Chain POSTROUTING (policy ACCEPT 0 packets, 0 bytes)
pkts bytes target prot opt in out source destination
0 0 MASQUERADE all -- any eth1 anywhere anywhere

Chain OUTPUT (policy ACCEPT 0 packets, 0 bytes)
pkts bytes target prot opt in out source destination

Now you'll be able to save this firewall setup with:

# service iptables save

Next I made sure that /etc/sysconfig looks like:

NETWORKING=yes
HOSTNAME=YOUR_HOSTNAME
FIREWALL_MODS=no

Just to be cautious, make sure there's a new line at the end of /etc/sysconfig/network. Now just to be safe, remove the packages lokkit and gnome-lokkit with

rpm -e lokkit gnome-lokkit

or

apt-get remove lokkit gnome-lokkit

if you have apt available.

Now you're ready to bring down the public interface and then bring it back up again to check if the RH-Lokkit-0-50-INPUT chain comes back.

# ifdown $EXT_IN
# ifup $EXT_IN

For my box the chain RH-Lokkit-0-50-INPUT did not come back. I rebooted my computer just to double check that the chain RH-Lokkit-0-50-INPUT does not come back.
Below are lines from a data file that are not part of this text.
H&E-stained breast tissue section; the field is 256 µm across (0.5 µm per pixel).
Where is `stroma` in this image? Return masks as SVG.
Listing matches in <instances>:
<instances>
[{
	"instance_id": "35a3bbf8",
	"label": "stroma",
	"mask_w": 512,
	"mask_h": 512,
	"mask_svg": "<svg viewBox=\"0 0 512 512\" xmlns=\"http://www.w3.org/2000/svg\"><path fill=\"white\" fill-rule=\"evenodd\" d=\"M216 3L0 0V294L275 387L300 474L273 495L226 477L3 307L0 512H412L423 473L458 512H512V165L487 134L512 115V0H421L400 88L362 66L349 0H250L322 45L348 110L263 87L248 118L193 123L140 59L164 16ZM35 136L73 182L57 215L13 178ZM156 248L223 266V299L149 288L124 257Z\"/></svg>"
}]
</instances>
On my box

# iptables -t nat -vL; iptables -t filter -vL
Chain PREROUTING (policy ACCEPT 1 packets, 60 bytes)
pkts bytes target prot opt in out source destination

Chain POSTROUTING (policy ACCEPT 0 packets, 0 bytes)
pkts bytes target prot opt in out source destination
0 0 MASQUERADE all -- any ppp0 anywhere anywhere

Chain OUTPUT (policy ACCEPT 0 packets, 0 bytes)
pkts bytes target prot opt in out source destination
Chain INPUT (policy DROP 0 packets, 0 bytes)
pkts bytes target prot opt in out source destination
0 0 ACCEPT all -- lo any anywhere anywhere
1775 134K ACCEPT all -- eth0 any anywhere anywhere
0 0 ACCEPT all -- any any anywhere anywhere state RELATED,ESTABLISHED
0 0 REJECT tcp -- any any anywhere anywhere tcp dpt:auth reject-with tcp-reset

Chain FORWARD (policy ACCEPT 0 packets, 0 bytes)
pkts bytes target prot opt in out source destination

Chain OUTPUT (policy ACCEPT 1679 packets, 190K bytes)
pkts bytes target prot opt in out source destination

confirmed that the RH-Lokkit-0-50-INPUT chain did not come back.

I hope this helps.

Thanks so much hazza. I'll post again after I try it out.